#### Study text
━━━━━━━━━━━━━━━━━━━━

Through all of my analyzing though, I sort of forgot one thing: coming to Korea wasn't going to change me. Guess what? It doesn't matter which side of the world I'm on - I don't like going to clubs. Hiking, well, that's always a good idea, but even half a world away from home I still only like going hiking alone or with a few select people. And Korean clothes? Well, let's just say my hips didn't turn Korean when I got here, so neither did my style. As for going lot's of different places in Korea, that one's still a winner! Relaxing always seems like a good idea, and it seems like it should be easy...but it's not easy for me. I study hard, then I sleep a little, and then I go on some epic and, for most people, unexpected adventure. Finally, being outgoing seems like a good way to make friends. Unless you're an introvert... Better to stick with the normal strategies of smiling at people and only talking when I have something to say - I've never had trouble finding international friends with that, for me, very natural strategy.

But if I'm just acting the same way I act at home, will my experience be authentic? Well, maybe...

But what is "authenticity"? Everyone in Korea is different, no one has the same life as anyone else, so how could I hope to live like "Koreans"? Yes, eating Korean food, and participating in traditions, visiting homes, and going to historical spots, drinking Soju, and going to the beach in Busan or the amusement parks in Seoul are all things that many Koreans do. Yes, it is good to step out of my comfort zone and do things I don't normally do, whether I'm in Korea or not. Yes, Korea is a WONDERFUL place to try new things, make new friends, and experience a new culture.

So far though, my favorite way to experience authentic Korea is just by living.

I experience Korea when they all stare at me on the Subway and when one goes out of their way to help me, knowing that I speak no Korean and they speak no English.
I experience Korea when I go shopping at giant outdoor markets and at sparkling malls.
I experience Korea when my hostel room is full of mosquitoes.
I experience Korea when I go to famous palaces and then I eat rice at least twice the same day.

━━━━━━━━━━━━━━━━━━━━

#### Extracted data
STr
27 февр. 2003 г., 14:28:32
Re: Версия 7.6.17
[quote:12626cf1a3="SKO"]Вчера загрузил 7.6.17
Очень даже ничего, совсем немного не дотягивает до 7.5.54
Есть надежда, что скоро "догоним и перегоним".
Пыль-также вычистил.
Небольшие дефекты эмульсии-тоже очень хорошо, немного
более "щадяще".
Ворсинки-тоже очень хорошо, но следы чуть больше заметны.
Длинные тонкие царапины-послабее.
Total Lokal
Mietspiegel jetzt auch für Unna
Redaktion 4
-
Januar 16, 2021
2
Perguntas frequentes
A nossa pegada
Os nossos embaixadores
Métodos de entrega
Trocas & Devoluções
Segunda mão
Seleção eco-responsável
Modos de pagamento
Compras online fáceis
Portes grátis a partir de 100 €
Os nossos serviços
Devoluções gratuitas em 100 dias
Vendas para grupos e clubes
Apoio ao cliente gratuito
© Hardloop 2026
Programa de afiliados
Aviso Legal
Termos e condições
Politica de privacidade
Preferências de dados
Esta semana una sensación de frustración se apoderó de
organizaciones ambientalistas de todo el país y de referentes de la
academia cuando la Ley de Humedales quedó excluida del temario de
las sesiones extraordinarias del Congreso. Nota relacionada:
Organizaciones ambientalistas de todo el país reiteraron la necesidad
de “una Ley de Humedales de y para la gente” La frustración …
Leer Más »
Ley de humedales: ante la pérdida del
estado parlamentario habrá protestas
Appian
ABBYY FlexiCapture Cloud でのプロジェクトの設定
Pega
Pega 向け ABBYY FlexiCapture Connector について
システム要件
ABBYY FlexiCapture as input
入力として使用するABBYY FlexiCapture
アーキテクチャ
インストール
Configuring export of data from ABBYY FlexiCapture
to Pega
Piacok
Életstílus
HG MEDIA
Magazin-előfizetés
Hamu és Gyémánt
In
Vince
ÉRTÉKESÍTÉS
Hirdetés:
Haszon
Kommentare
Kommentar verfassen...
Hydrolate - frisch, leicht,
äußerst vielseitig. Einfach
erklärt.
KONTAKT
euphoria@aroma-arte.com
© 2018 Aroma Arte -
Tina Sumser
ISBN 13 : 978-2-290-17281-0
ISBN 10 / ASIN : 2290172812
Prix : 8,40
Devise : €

━━━━━━━━━━━━━━━━━━━━

#### Work instruction 1
Answer these questions from the essay about experiencing Korea.
(a) Which activity does the writer say they dislike no matter which side of the world they are on?
(b) In which city does the essay place the beach that many Koreans visit?
(c) What fills the writer's hostel room?
#### Work instruction 2
Carry on the essay about experiencing Korea, starting after its final line.

#### Response area 1
(a) Going to clubs.
(b) Busan.
(c) Mosquitoes.

#### Response area 2
I experience Korea when my friend's grandfather says "Good morning, how are you?" to me. (I am the first American he has ever met, and those are the only English words he knows - he practiced saying them just so he could talk to me.)
I experience Korea when I sit in my dorm room for 6 hours and study German, and then fall asleep with my head on my books.
I experience Korea when all the people around me are speaking in Korean and don't notice me.
I experience Korea when I go to church with my friend and introduce myself using the 2 phrases I know in Korean.
I experience Korea when they sing a special song for me telling me they are so happy I came.
I experience Korea when I quietly smile at my suitemate who is friendly and sweet but very shy.
I experience Korea when people take me out for chicken and beer and goofy pictures.
I experience Korea when my new friend calls me Nuna and gives me a tentative little side hug just to make sure it's not awkward.

It's not about how many places I go or how many people I meet, or even how many new experiences I have. It's about living. Me, living my life, aware of and participating in my surroundings, wherever I am. Authentic? Well, maybe... Natural? Absolutely. New? Definitely. Awesome? Extremely!

Saturday, September 21, 2013

Imagine (a cover, of course)

...a place where you hail a taxi by walking out into the road - hopefully no further than the second lane - with all your luggage and hope someone slows down long enough for you to jump in. And you're lucky because 6 other groups of people were doing the same thing.

...a place where you are on a subway and your car has 30 people around age 21. One is looking around, 2 are looking intently at each other, 3 are sleeping, and the rest are silently and intently doing something-or-other on a smart Phone. Guess which one is you...!

...a place where you stand and wait and then run to cross a 15-foot-wide road, all the while dodging bikers. Riding bicycles. Even a couple bicycles-built-for-two.

...a place where you can't walk without bumping into someone. If you want to go in a direction the person next to you didn't go, you have to push someone out of the way.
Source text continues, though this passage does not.